Memory Architecture Overview

One-Line Summary: Agent memory architectures mirror cognitive science's division of memory into sensory (raw input buffering), working (active processing), and long-term (persistent storage), with each type serving a distinct purpose and implemented through different technical mechanisms.

Prerequisites: LLM context windows, embedding basics, vector databases

What Is Memory Architecture?

Consider how human memory works when you cook a complex recipe. Your sensory memory captures the immediate input: the sound of oil sizzling, the smell of garlic. Your working memory holds the active information: "I'm on step 4, the sauce needs to simmer for 10 more minutes, and I still need to prepare the salad." Your long-term memory provides background knowledge: how to julienne vegetables, that saffron pairs well with seafood, and that last time you made this dish you used too much salt. These three systems work together seamlessly, but they have fundamentally different capacities, durations, and access patterns.

Agent memory architecture showing sensory memory, short-term memory, and long-term memory components Source: Lilian Weng, "LLM Powered Autonomous Agents" (2023) — Memory architecture for agents mirrors cognitive science: sensory, short-term (working), and long-term memory each serve distinct roles.

AI agent memory architecture applies this same tripartite structure to organize how agents store, retrieve, and use information. Sensory memory corresponds to the raw input the agent receives (the full API response, the complete file contents, the user's unprocessed message). Working memory corresponds to the agent's active context: what it is currently reasoning about, the plan it is executing, the intermediate results of the current task. Long-term memory corresponds to persistent stores that survive beyond the current conversation: vector databases, knowledge graphs, user preference files, and accumulated experiences.

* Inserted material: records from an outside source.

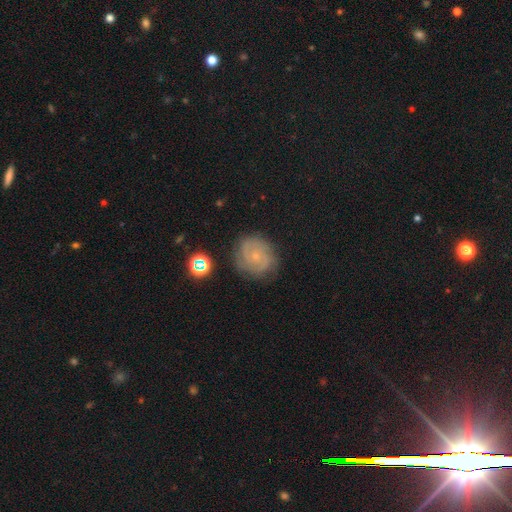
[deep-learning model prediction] smooth_or_featured: featured or disk (p=0.70) [alt: smooth p=0.20]
disk_edge_on: no (p=0.98) [alt: yes p=0.02]
bar: no (p=0.76) [alt: weak p=0.21]
has_spiral_arms: yes (p=0.92) [alt: no p=0.08]
spiral_winding: tight (p=0.57) [alt: medium p=0.34]
spiral_arm_count: 2 (p=0.38) [alt: can't tell p=0.27]
bulge_size: small (p=0.81) [alt: moderate p=0.13]
merging: none (p=0.78) [alt: minor disturbance p=0.15]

The architecture matters because each type of memory faces different constraints and requires different solutions. Sensory memory is large but ephemeral. Working memory is small but immediately accessible. Long-term memory is vast but requires explicit retrieval. A well-designed memory architecture manages the flow of information between these layers, ensuring the agent has the right information at the right time without overwhelming its limited working memory.

How It Works

Sensory Memory: Raw Input Processing

In cognitive science, sensory memory holds unprocessed perceptual input for a very brief period (milliseconds to seconds). For agents, the analog is the raw data that arrives from the environment before any processing:

The full text of a web page before extraction
The complete API response including headers, metadata, and body
The entire file contents before the agent selects relevant sections
The user's raw message before intent classification

Sensory memory is large (potentially megabytes) but short-lived. The agent processes it immediately, extracts what is relevant, and discards the rest. In practice, this is often handled implicitly by the framework: the tool returns a response, the agent processes it, and only the processed summary enters working memory.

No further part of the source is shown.